Geradezu prophetisch klarsichtig hatte der junge Leopold Federgrün schon 1924 die antisemitischen und kriegstreiberischen Tendenzen erkannt, die er in Heidelberg auf den Straßen beobachten konnte. Von Gertrud Falkenstein ist vor allem ein bewegender Brief ihrer Schwester Fridl erhalten geblieben, in dem diese sich verzweifelt bei den ehemaligen Hauseltern nach dem Verbleib ihrer Schwester erkundigte, nachdem diese mit offiziell unbekanntem Ziel abtransportiert worden war. Die Namen der ermordeten Bewohner sind inzwischen auch auf der am Synagogenplatz aufgestellten Stele eingraviert worden, an der Bürgermeister Michael Keilbach einen Kranz niederlegte. Die Gedenkstunde ging mit einem Gebet und dem aaronitischen Segen aus der jüdischen Liturgie zu Ende.
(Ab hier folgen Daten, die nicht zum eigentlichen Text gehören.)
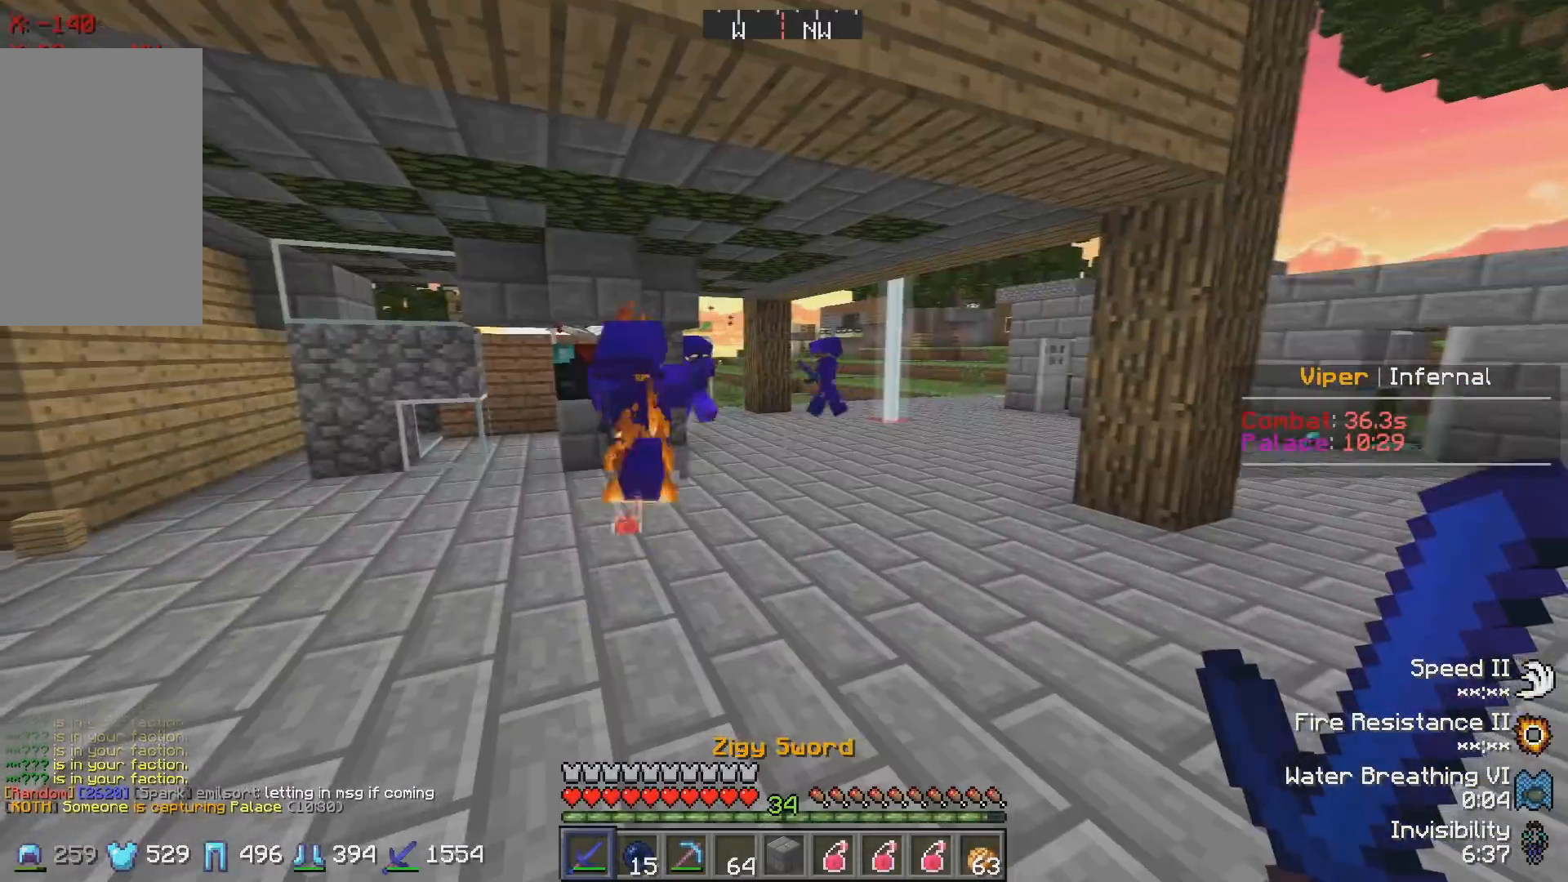
{"keys": ["a"], "events": [[50, "w", "down"], [417, "w", "up"], [483, "a", "down"]]}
Anschließend fand im Rathaussaal ein Vortrag des Journalisten und Buchautors Jim Tobias statt, der seinen Film "Die vergessenen Kinder von Strüth" vorstellte und sich mit dem Schicksal versprengter Kriegswaisen befasste. Zwischen 1945 und 1948 war auch auf dem Schwarzacher Hof ein ähnliches Waisenhaus eingerichtet, in dem solche meist körperlich und seelisch schwer traumatisierten Kinder aufgepäppelt und auf ein Leben nach Krieg und Verfolgung vorbereitet werden sollten. Für viele von ihnen wurde der Schwarzacher Hof zum Sprungbrett in die Welt, sie fanden ein neues Zuhause in Kanada, Australien, den USA oder nach der Gründung des Staates Israel auch in Palästina. Erst 1948 konnte das Kinderzentrum geschlossen werden, und der Schwarzacher Hof wurde wieder zur Einrichtung für Kinder und Jugendliche mit Behinderungen.